Minister for Parliamentary Affairs Murtaza Javed Abbasi informed the Senate on Friday that 42 journalists were killed in the country over the past four years.

Data from the information ministry, available with Dawn.com, showed that 15 of the journalists hailed from Punjab, 11 from Sindh, 13 from Khyber Pakhtunkhwa and three from Balochistan.

The deaths were cases where journalists were shot dead, targeted, killed by terrorists and those that were untraced

The data showed that seven suspects were arrested in Punjab out of which two were currently out on bail. Five out of the seven arrested were standing trial while eight suspects were on the run. One accused was released by the court.

Similarly, the data showed that four suspects had been arrested in Sindh while seven were facing trial.

In KP, two suspects were acquitted, four were facing trial and one suspect was on the run.

In Balochistan, two suspects had escaped, one was facing trial, one suspect was sentenced and one suspect was facing an investigation.

Speaking in the Senate, Jamaat-i-Islami’s Mushtaq Ahmed said the federal and provincial governments had failed to protect journalists. He said that if the culprits had been caught, then “Arshad Sharif would not have been martyred”.

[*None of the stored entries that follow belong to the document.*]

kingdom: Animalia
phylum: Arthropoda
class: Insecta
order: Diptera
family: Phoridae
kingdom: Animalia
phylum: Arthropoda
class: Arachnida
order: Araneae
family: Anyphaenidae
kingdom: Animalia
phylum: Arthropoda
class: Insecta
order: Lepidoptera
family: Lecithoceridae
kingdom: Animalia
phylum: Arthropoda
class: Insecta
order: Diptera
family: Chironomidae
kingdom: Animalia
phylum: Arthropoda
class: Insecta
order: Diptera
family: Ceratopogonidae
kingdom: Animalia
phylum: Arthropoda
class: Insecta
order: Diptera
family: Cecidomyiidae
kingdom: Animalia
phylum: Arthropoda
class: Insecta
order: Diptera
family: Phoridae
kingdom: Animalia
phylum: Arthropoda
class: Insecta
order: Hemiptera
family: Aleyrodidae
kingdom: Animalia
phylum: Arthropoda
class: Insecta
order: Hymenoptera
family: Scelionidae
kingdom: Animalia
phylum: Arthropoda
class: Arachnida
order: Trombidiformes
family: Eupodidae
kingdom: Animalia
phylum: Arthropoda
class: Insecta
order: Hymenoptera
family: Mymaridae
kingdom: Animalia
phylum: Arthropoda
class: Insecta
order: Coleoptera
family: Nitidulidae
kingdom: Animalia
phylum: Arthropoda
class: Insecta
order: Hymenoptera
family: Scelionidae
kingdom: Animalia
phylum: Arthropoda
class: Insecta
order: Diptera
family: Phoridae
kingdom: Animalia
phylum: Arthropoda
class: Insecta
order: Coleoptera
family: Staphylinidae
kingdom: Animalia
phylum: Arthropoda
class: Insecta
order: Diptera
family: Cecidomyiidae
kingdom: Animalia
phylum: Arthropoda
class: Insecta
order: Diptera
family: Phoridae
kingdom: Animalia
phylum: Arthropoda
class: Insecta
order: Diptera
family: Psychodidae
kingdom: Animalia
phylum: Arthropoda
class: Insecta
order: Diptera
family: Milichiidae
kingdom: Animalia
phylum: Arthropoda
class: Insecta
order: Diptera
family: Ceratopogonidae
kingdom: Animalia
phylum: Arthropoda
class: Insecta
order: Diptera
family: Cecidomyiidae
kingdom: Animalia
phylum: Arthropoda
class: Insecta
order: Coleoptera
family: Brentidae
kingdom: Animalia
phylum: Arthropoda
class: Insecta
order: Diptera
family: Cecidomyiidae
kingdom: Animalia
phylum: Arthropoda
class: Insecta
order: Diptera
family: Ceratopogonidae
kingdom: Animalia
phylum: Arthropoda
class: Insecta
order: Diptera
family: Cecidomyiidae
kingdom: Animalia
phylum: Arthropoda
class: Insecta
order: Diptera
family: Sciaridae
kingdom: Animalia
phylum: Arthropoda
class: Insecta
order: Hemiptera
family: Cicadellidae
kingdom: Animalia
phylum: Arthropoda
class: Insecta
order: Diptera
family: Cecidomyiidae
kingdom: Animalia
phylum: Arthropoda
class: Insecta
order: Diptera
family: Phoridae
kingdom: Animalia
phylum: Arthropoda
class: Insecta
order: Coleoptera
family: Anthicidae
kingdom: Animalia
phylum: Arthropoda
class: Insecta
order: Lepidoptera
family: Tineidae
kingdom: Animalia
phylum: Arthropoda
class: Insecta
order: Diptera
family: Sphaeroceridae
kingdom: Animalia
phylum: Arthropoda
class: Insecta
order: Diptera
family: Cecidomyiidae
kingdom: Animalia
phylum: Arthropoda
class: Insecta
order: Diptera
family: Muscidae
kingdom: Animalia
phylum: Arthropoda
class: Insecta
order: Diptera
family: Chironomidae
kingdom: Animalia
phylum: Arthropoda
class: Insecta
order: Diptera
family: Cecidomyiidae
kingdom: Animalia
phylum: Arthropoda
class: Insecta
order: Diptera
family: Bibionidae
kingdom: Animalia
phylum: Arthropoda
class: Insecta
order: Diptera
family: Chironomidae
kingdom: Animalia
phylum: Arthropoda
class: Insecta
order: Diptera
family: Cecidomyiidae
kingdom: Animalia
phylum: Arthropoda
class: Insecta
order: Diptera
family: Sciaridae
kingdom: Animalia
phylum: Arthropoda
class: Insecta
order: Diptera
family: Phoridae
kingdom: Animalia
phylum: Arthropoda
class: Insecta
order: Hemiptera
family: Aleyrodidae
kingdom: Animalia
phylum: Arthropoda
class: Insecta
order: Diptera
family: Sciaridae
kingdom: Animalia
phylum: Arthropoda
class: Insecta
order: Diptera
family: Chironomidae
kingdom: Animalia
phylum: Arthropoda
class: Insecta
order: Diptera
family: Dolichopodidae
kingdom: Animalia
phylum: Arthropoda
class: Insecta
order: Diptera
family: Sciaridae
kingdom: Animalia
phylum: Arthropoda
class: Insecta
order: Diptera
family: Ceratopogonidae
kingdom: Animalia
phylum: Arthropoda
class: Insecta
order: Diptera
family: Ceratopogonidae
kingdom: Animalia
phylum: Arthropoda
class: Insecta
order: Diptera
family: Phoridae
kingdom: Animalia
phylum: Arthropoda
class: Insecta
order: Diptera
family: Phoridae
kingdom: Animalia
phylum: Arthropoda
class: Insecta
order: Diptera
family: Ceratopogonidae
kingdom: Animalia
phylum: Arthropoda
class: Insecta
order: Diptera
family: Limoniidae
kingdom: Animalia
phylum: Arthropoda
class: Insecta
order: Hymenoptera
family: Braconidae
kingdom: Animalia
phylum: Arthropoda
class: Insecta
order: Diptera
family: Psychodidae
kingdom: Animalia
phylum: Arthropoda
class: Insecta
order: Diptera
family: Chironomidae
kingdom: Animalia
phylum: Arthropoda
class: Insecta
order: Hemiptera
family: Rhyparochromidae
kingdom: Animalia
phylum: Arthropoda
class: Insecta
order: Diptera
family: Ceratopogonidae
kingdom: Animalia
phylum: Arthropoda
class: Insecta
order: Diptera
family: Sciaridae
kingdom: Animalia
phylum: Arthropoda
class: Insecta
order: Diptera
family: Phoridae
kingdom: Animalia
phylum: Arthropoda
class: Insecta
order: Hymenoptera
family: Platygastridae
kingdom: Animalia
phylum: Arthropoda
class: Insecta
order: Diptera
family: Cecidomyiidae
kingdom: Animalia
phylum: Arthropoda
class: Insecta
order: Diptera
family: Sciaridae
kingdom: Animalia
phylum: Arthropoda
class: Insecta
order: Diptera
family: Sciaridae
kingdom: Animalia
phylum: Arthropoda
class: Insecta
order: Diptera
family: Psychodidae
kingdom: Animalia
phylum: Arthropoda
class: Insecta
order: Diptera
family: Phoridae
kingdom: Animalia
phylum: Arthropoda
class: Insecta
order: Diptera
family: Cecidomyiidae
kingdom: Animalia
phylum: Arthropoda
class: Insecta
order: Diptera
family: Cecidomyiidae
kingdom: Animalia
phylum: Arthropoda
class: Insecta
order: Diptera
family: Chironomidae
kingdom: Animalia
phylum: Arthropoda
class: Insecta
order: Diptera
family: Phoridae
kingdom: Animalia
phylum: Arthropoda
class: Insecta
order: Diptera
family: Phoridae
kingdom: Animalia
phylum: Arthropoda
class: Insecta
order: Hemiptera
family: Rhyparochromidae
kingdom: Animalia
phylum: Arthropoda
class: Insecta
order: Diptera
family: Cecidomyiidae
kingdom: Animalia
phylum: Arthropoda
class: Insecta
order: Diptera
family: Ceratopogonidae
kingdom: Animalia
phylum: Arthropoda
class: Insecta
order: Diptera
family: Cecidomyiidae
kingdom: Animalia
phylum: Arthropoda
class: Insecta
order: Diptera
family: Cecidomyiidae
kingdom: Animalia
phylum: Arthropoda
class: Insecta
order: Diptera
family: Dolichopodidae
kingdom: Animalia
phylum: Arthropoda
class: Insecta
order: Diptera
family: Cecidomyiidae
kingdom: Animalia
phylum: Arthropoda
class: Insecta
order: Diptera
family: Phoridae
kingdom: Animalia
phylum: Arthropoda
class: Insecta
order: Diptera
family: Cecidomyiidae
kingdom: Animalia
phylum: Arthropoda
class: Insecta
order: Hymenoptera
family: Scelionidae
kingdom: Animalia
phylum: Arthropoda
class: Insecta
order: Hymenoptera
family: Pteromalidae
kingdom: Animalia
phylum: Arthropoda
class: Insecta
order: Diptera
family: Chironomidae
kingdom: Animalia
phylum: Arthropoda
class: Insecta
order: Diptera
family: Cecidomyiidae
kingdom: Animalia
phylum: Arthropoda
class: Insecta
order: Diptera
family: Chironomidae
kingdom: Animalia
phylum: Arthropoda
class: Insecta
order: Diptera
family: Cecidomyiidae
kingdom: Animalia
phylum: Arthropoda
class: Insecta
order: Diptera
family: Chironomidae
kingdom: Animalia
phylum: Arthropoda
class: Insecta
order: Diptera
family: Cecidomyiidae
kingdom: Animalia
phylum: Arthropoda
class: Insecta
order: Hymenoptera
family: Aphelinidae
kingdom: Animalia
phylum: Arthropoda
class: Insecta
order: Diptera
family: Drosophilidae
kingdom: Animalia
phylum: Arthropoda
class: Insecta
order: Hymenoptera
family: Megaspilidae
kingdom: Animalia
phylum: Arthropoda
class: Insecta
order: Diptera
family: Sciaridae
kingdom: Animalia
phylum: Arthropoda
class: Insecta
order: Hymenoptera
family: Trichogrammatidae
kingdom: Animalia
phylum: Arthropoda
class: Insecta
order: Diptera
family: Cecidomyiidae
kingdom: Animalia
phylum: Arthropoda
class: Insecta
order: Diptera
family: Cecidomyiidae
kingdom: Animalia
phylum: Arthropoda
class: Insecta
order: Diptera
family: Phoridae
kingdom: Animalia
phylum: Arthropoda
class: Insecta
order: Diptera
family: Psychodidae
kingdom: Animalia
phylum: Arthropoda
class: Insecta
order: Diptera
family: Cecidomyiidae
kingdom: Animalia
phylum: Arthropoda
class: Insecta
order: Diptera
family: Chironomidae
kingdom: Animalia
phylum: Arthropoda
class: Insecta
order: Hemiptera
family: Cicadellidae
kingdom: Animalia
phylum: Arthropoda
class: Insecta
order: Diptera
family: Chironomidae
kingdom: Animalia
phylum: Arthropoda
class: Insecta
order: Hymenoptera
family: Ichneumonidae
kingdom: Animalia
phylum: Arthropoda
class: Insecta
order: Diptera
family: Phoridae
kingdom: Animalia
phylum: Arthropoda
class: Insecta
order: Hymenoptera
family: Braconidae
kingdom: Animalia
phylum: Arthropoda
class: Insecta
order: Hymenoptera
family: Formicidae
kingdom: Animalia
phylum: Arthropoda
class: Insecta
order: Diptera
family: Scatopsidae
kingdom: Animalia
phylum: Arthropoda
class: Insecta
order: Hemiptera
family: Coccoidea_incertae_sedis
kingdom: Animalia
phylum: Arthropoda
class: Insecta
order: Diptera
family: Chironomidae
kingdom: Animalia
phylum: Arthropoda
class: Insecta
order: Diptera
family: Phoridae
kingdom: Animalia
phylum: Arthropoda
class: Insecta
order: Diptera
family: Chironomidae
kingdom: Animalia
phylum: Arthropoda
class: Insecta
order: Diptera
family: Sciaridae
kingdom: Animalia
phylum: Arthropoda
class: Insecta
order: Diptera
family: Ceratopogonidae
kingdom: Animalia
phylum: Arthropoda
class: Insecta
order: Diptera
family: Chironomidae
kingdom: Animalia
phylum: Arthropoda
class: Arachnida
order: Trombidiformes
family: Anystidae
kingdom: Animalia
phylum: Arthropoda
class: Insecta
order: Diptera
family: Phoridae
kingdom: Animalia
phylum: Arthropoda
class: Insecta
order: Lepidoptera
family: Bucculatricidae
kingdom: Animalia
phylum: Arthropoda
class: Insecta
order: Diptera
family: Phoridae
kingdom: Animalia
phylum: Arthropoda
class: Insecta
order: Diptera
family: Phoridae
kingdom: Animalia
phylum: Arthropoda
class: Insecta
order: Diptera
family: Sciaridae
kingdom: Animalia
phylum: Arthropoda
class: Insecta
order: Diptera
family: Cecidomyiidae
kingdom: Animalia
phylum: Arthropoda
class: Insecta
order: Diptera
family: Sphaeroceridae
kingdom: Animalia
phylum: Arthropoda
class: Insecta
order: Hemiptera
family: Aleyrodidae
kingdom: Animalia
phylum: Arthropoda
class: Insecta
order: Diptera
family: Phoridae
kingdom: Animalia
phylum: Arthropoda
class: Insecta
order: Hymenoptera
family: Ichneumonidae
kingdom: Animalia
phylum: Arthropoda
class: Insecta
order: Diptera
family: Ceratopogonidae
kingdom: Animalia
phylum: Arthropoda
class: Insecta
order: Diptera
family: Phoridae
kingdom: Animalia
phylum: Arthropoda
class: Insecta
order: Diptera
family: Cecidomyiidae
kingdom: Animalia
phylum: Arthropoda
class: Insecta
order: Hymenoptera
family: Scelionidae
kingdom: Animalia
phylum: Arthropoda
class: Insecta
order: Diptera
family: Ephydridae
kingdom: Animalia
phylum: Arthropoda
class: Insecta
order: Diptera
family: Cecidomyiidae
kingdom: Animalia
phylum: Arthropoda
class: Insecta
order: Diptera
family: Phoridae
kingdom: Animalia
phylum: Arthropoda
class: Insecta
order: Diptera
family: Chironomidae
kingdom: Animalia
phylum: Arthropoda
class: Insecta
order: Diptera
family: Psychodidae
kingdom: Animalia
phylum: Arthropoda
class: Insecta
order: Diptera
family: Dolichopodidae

Responding to Ahmed, Abbasi said that it was a “critical situation” and the government should take prompt action against the culprits and provide special security to journalists.

Abbasi directed the interior and information ministries to prepare a consolidated report on the matter and present it to the House within the period of two months.

Meanwhile, Balochistan Awami Party Senator Danesh Kumar pointed out that there were over 10 journalists murdered in the province instead of the three shown in the documents.

To this, the parliamentary affairs minister said that the report was compiled after thorough consultation with all the quarters concerned and if someone had given a wrong figure, “he must be accountable as it is a sensitive matter”.

A report released last year in October, showed Pakistan had partly delivered on promises to protect its journalist community, mostly through efforts by civil society, media and the UN since 2012, but needed to effectively implement new laws to ensure perpetrators of attacks on journalists are held to account.